Covid has strengthened in me, even more, the need for us all to have careful process with each other. I understand in a stronger way that integrity, honesty, and ethics must resonate strongly at the centre of all that I do.

 

  • As an artist and audience member, what’s special about festivals? 

As an audience member, what I like about festivals is the opportunity to make new discoveries, to try things that are unknown, and for that experience to traverse art forms, formalities and processes.

As an artist, I am still an audience member, however I also have the opportunity to consider my work amongst a wider range of other types of work, and to see if this creates any new resonances for me.

 

  • Personally and professionally, what are you looking forward to in 2021?

2021 is big year.  Those 2020 Covid projects that have been postponed, will all potentially be delivered in 2021.  Simultaneously projects that were already filling up 2021, have to be delivered as well.  I am looking forward to living the learnings had from our Covid experience, to stand stronger on those solidified foundations. Not just stronger for myself, but stronger for others and with a more resolved vision for what the arts means to me.

 

  • Answer EITHER or BOTH: a) share one favourite Ten Days on the Island moment over the last 20 years OR b) beside your own project, which other artists project are you looking forward to, why and where?

I am really looking forward to the opening ceremony mapali, to experience the dawning of a new day as part of that ceremony.

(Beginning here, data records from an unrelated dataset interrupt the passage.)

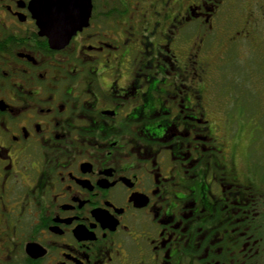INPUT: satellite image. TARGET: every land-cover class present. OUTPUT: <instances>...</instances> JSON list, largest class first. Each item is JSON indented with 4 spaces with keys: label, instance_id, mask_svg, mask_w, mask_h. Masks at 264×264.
I'll list each match as a JSON object with an SVG mask.
<instances>
[{
    "label": "flooded vegetation",
    "instance_id": "1",
    "mask_svg": "<svg viewBox=\"0 0 264 264\" xmlns=\"http://www.w3.org/2000/svg\"><path fill=\"white\" fill-rule=\"evenodd\" d=\"M227 1L56 0L79 27L52 45L48 0H0V264H264L211 97L210 40L259 30Z\"/></svg>",
    "mask_w": 264,
    "mask_h": 264
},
{
    "label": "rangeland",
    "instance_id": "2",
    "mask_svg": "<svg viewBox=\"0 0 264 264\" xmlns=\"http://www.w3.org/2000/svg\"><path fill=\"white\" fill-rule=\"evenodd\" d=\"M219 22L231 29L248 23L259 27L252 40L242 39L228 46L224 60L216 58L222 41L210 40L214 51V56L211 55L220 64L211 77L214 78L211 97L220 119L215 124L224 122L221 132L232 141L235 164L243 175L249 173L263 195L262 205H258L263 211L257 236L264 243V0H228L221 8Z\"/></svg>",
    "mask_w": 264,
    "mask_h": 264
},
{
    "label": "water",
    "instance_id": "3",
    "mask_svg": "<svg viewBox=\"0 0 264 264\" xmlns=\"http://www.w3.org/2000/svg\"><path fill=\"white\" fill-rule=\"evenodd\" d=\"M65 2V1H64ZM64 2H62V4H59L58 2H56V0H48L46 7H44L43 10V20L42 21H46L49 22V20L52 17L55 16H60L63 15L66 11H71L72 13H76L77 9L76 8H71L70 10H68L67 8H65ZM79 27V26H78ZM45 34H47L50 38V42L52 45H54V43H58V42H62V44H66L68 42V40L71 38V36L77 31V27L74 29V31L72 29H68L66 31H60L57 32L55 35H50L49 32L51 31V29L47 26L45 28H43Z\"/></svg>",
    "mask_w": 264,
    "mask_h": 264
},
{
    "label": "snow or ice",
    "instance_id": "4",
    "mask_svg": "<svg viewBox=\"0 0 264 264\" xmlns=\"http://www.w3.org/2000/svg\"><path fill=\"white\" fill-rule=\"evenodd\" d=\"M78 26L77 17L71 12L66 11L63 15L52 17L49 20L48 27L51 29L50 35H55L57 32L66 31Z\"/></svg>",
    "mask_w": 264,
    "mask_h": 264
},
{
    "label": "trees",
    "instance_id": "5",
    "mask_svg": "<svg viewBox=\"0 0 264 264\" xmlns=\"http://www.w3.org/2000/svg\"><path fill=\"white\" fill-rule=\"evenodd\" d=\"M249 85V84H248Z\"/></svg>",
    "mask_w": 264,
    "mask_h": 264
}]
</instances>
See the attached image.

I am also looking forward to the other artworks at Willow Court to see how these all enhance the space in different ways. And I am looking forward to those chance encounters, with other artists and community members.

 

  • If you have one, what’s your favourite place in Tasmania, and why? And if not, where are you most excited to journey with Ten Days on the Island to? 

I have only been to Tasmania 3 times, and these have always been short work trips.  I will be travelling from Burnie to Hobart for Ten Days on the Island, but I hope to take the longest route possible, via the west coast, to take in as much as I possibly can.